**EXTRAIT SOURCE**

Alors qu’elle est encore sans domicile fixe, elle assiste à une réunion des écologistes à Rennes. Ils cherchent des personnes issues de la société civile. Régine Komokoli saisit l’occasion avec l’objectif de porter la parole des femmes violentées, des plus démunis, des sans-voix. C’est la révélation. Elle se sent une citoyenne à part entière et se présente aux élections départementales en engageant toutes ses économies pour faire campagne. Contre toute attente, elle est élue en 2021 : « Femme noire, inconnue, avec un passé de migrante sans papiers, je n’avais aucune chance. » Elle gagne finalement.

Parallèlement à ses fonctions de conseillère départementale, la bretonne d’adoption s’investit avec le collectif de femmes Kune dont l’objectif est de décloisonner Villejean, l’un des quartiers prioritaires de Rennes. Son ambition : promouvoir un féminisme populaire. « Le féminisme n’avait pas trop droit de cité avant la création de notre collectif en 2020. C’était considéré comme un caprice de filles blanches, jeunes, intellectuelles. Désormais, on a notre mot à dire. Cela ne va pas toujours de soi car la place d’une femme est plutôt derrière l’homme dans certaines cultures. Au début, on a eu quelques intimidations. On nous disait de ne pas oublier d’où on venait, que les femmes ne font pas ça chez nous », raconte la conseillère départementale. « C’est une surdouée au chemin époustouflant, capable de toujours trouver la force de rebondir », soulinge Renaud Layadi, chargé des actions de coopération internationale au conseil régional de Bretagne.

 

Une écoute clandestine

A force de pédagogie, le collectif devient incontournable à Villejean. Le féminicide d’une habitante particulièrement appréciée en avril 2022, l’émotion et les marches blanches qui ont suivi l’ont convaincue d’agir particulièrement sur la question. « Nous avons décidé de prendre nous-mêmes nos affaires en main. » Comment ? Grâce à une structure d’auto-défense baptisée « Les Clandestines ». Régine Komokoli constate que la situation des femmes victimes de violences conjugales est largement sous-estimée. Les dispositifs existants, comme la nouvelle Maison des femmes à Rennes, ne sont ouverts qu’en journée durant la semaine. Quant à l’accueil, il ignore souvent la réalité des populations vivant dans les quartiers. « A Villejean, on parle 52 langues et dialectes différents. Il y a des femmes qui ne parlent pas français, ou alors un français administratif, si bien que lorsqu’elles veulent porter plainte, elles ne sont pas capables de raconter leur agression, d’entrer dans les détails », pointe-t-elle.

Pour certaines, il est inconcevable de confier leurs problèmes intimes à des policiers ou des interprètes. Les violences conjugales peuvent aussi être relativisées au regard d’autres agressions déjà subies en France ou dans le pays d’origine. D’autres femmes n’envisagent même pas de porter plainte car elles sont en situation irrégulière. L’ayant elle-même vécu, Régine Komokoli sait que l’isolement, la dépression, l’incapacité à se confier jouent en faveur du compagnon violent : « Il faut une approche moins administrative et beaucoup plus sensible, au cas par cas. » La solution trouvée par cette battante : créer un réseau d’habitants prêts à écouter les femmes maltraitées en dépassant toutes les barrières, linguistiques notamment. « Notre objectif, c’est que les hommes violents ne puissent plus compter sur le silence de leurs victimes », prévient-elle.

**DONNÉES DISPONIBLES**
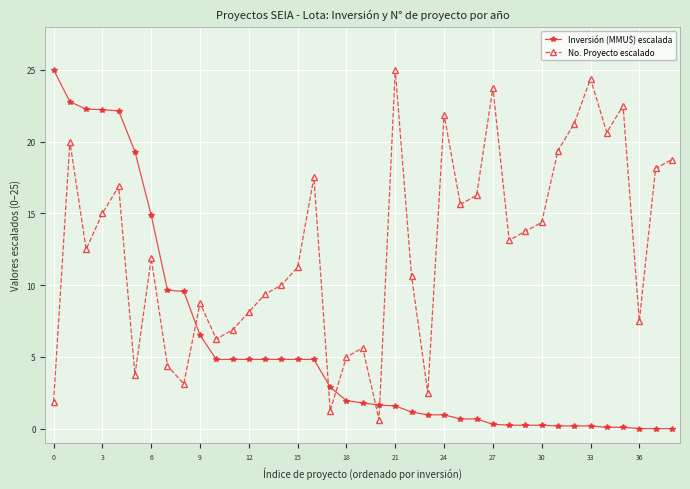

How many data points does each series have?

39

...

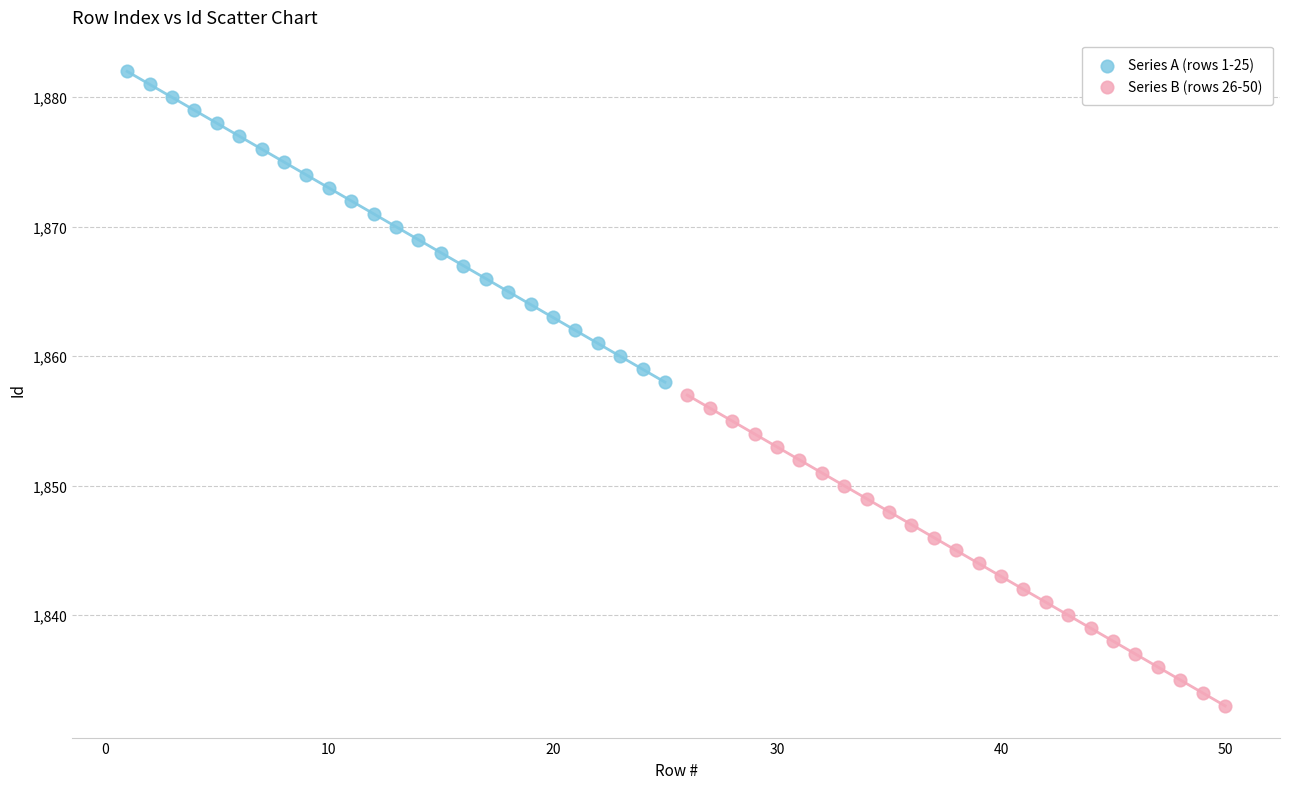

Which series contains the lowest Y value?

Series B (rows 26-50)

---

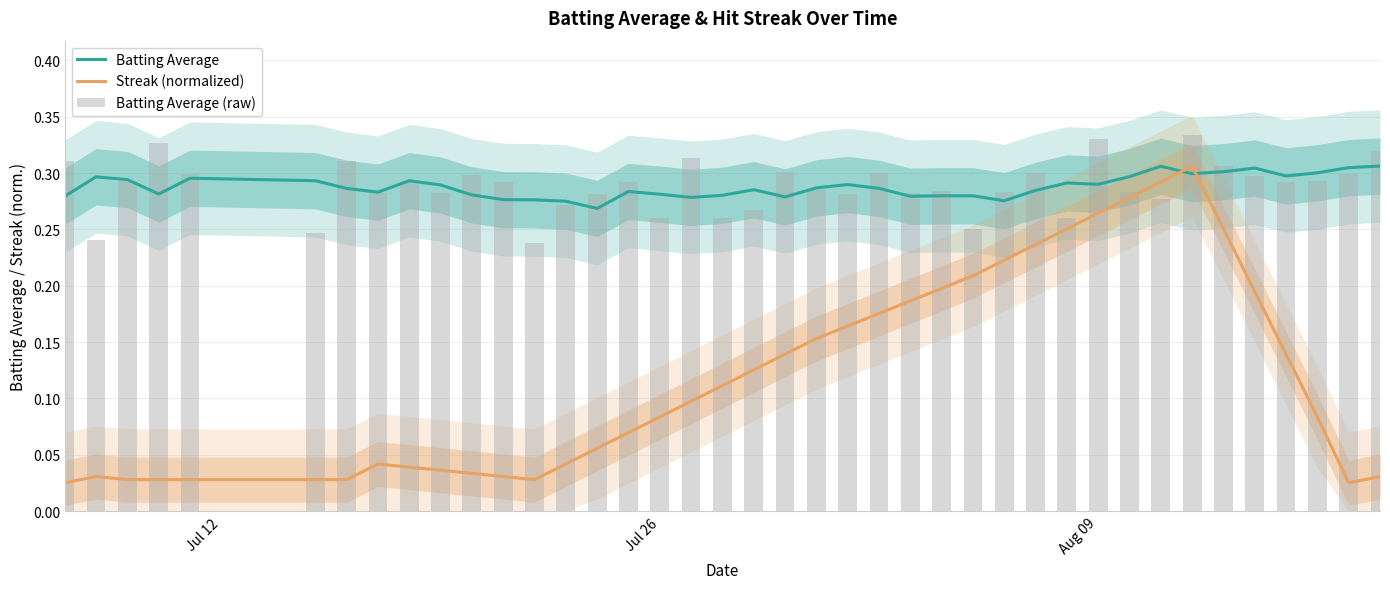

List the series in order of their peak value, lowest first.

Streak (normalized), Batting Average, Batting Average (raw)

**TÂCHE À RÉALISER 1**
Résumez sous forme de liste le paragraphe de l'extrait sur Régine Komokoli qui commence par « Pour certaines, il est inconcevable », en gardant ses faits principaux.
**TÂCHE À RÉALISER 2**
Recopiez à l'identique le passage de l'extrait sur Régine Komokoli allant de « Alors qu’elle est » jusqu'à « Elle gagne finalement. » inclus.
**TÂCHE À RÉALISER 3**
Prolongez l'extrait sur Régine Komokoli en reprenant après sa dernière phrase.

**RÉPONSE FINALE 1**
- Certaines femmes ne peuvent pas concevoir de confier leurs problèmes intimes à des policiers ou à des interprètes.
- Les violences conjugales peuvent être relativisées au regard d'autres agressions déjà subies en France ou dans le pays d'origine.
- D'autres femmes n'envisagent pas de porter plainte parce qu'elles sont en situation irrégulière.
- Régine Komokoli l'a elle-même vécu. Elle sait que l'isolement, la dépression et l'incapacité à se confier jouent en faveur du compagnon violent. Elle réclame donc une approche moins administrative, plus sensible et au cas par cas.
- Sa solution consiste à créer un réseau d'habitants prêts à écouter les femmes maltraitées en dépassant toutes les barrières, notamment linguistiques.
- Son objectif est que les hommes violents ne puissent plus compter sur le silence de leurs victimes.

**RÉPONSE FINALE 2**
Alors qu’elle est encore sans domicile fixe, elle assiste à une réunion des écologistes à Rennes. Ils cherchent des personnes issues de la société civile. Régine Komokoli saisit l’occasion avec l’objectif de porter la parole des femmes violentées, des plus démunis, des sans-voix. C’est la révélation. Elle se sent une citoyenne à part entière et se présente aux élections départementales en engageant toutes ses économies pour faire campagne. Contre toute attente, elle est élue en 2021 : « Femme noire, inconnue, avec un passé de migrante sans papiers, je n’avais aucune chance. » Elle gagne finalement.

**RÉPONSE FINALE 3**
Mais, avant de passer à l’action, le collectif a souhaité se former au recueil de la parole. « Après le décès de notre amie, les membres du collectif ont été très sollicités par des femmes qui ont commencé à nous raconter leur situation. Certaines d’entre nous ont eu du mal à gérer cette libération de la parole. C’était très compliqué psychologiquement. On s’est rendu compte qu’on n’était ni préparées ni outillées », précise la jeune femme. Grâce à un financement participatif, Kune a récolté de l’argent pour former neuf femmes à l’écoute bienveillante. Mères au foyer, demandeuses d’emploi, retraitées, elles peuvent échanger dans une quinzaine de langues. Elles pourront être contactées en toute discrétion, à tout moment, à la sortie de l’école, au supermarché, au centre social, à la mosquée, à la maison de quartier… Les Clandestines ne seront jamais ouvertement visibles. Leur action repose sur leur insertion dans la vie du quartier. « Nos activités habituelles seront notre couverture », affirme Régine Komokoli. « En travaillant sous les radars, le collectif offre des solutions efficaces à bas bruit », estime Renaud Layadi, du conseil régional de Bretagne.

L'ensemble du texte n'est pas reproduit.